Der beste Schutz vor einer ISG-Blockade ist regelmäßige Bewegung. Vor allem rückenfreundliche Sportarten wie Rücken-Yoga, Pilates, Schwimmen oder Rückengymnastik eignen sich zur Vorbeugung. Ebenso ist eine kräftige Rücken-, Bauch- und Gesäßmuskulatur wichtig, damit das Iliosakralgelenk und die umliegenden Strukturen gut geschützt werden können. 

Um Beschwerden im unteren Rücken vorzubeugen, können Sie zudem folgende Tipps beachten:

  • Häufig wird eine ISG-Blockade durch falsches Heben ausgelöst, weshalb hier besondere Vorsicht geboten sein sollte. Beim Heben schwerer Gegenstände wie einer Getränkekiste sollte der Rücken möglichst gerade sein. Am besten geht man zunächst in die Hocke.
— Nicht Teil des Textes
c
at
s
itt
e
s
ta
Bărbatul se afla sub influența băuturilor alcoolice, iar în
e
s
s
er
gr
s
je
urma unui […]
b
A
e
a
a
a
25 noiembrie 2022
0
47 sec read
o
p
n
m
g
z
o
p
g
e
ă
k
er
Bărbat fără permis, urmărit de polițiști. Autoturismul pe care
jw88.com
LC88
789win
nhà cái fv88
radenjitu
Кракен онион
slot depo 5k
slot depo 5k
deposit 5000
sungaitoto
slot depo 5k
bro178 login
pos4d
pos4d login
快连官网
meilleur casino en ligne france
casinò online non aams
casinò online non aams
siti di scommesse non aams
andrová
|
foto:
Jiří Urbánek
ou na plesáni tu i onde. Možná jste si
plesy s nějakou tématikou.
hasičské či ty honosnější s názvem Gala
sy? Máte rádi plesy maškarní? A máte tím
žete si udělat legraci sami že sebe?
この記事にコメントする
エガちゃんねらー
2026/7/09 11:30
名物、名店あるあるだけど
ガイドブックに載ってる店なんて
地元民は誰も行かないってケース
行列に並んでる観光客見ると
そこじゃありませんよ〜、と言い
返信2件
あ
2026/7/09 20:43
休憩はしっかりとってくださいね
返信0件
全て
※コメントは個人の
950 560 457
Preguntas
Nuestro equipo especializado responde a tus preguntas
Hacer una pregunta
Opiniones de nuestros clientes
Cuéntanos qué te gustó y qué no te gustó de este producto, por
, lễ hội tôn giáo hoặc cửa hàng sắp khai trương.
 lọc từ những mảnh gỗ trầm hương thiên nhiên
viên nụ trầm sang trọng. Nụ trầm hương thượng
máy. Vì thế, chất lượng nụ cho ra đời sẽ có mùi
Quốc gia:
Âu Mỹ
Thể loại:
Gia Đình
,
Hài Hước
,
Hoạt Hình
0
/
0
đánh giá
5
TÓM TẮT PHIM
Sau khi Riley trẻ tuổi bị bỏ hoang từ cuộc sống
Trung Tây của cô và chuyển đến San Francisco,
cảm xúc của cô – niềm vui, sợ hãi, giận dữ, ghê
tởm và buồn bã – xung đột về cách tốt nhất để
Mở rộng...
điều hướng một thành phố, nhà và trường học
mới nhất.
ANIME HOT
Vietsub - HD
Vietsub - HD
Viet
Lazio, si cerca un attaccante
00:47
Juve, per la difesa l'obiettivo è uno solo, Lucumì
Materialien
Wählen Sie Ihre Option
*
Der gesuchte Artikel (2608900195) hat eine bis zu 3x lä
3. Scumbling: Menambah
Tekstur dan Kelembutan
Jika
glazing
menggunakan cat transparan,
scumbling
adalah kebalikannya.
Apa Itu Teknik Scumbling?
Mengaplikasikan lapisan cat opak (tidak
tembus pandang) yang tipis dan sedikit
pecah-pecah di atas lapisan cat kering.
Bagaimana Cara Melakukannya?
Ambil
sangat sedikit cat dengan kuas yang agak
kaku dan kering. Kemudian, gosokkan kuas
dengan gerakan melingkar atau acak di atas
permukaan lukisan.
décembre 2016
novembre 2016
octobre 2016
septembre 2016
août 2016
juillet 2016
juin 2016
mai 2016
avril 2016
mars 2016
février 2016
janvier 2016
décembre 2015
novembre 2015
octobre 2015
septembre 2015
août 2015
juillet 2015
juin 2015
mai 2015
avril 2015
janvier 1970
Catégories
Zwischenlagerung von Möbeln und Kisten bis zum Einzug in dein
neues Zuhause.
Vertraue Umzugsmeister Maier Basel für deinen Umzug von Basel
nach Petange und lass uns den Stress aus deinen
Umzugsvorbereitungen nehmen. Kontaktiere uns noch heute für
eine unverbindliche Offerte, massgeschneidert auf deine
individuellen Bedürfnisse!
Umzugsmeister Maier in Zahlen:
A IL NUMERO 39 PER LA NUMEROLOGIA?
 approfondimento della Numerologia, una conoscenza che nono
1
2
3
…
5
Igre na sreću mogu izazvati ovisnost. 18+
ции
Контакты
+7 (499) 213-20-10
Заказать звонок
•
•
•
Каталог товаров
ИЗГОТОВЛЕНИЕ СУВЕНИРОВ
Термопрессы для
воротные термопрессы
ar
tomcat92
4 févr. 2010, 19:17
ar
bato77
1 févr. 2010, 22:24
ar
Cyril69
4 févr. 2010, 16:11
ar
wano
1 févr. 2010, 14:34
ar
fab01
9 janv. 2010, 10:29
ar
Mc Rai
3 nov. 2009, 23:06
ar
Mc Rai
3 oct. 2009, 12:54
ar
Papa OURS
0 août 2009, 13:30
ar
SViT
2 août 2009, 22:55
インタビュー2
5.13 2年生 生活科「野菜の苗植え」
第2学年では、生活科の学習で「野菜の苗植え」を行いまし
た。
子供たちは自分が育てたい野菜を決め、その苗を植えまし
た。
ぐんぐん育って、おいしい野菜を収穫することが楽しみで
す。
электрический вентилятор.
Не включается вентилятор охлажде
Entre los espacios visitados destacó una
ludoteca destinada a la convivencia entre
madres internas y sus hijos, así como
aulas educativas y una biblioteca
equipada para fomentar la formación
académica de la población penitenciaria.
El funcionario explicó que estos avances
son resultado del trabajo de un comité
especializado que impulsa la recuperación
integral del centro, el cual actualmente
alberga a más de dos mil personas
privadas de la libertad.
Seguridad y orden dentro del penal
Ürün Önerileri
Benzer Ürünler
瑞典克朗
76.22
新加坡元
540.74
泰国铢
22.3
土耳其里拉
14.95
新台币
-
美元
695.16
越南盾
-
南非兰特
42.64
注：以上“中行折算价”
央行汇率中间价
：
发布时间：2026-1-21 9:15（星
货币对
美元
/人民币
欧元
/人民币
Die Kraft für das Anheben sollte aus den Beinen kommen.

  • Langes Sitzen schadet dem Rücken. Wer nur im Sitzen arbeitet, sollte daher zwischendrin aufstehen. Dafür eignet sich ein höhenverstellbarer Schreibtisch. Zudem sollte jede Gelegenheit für etwas Bewegung genutzt werden. Beispielsweise eignet sich die Mittagspause für einen kurzen Spaziergang.

  • Starkes Übergewicht belastet Wirbelsäule und Gelenke. Um ein ISG-Syndrom und andere Rückenprobleme vorzubeugen, empfiehlt sich daher, auf ein gesundes Körpergewicht zu achten.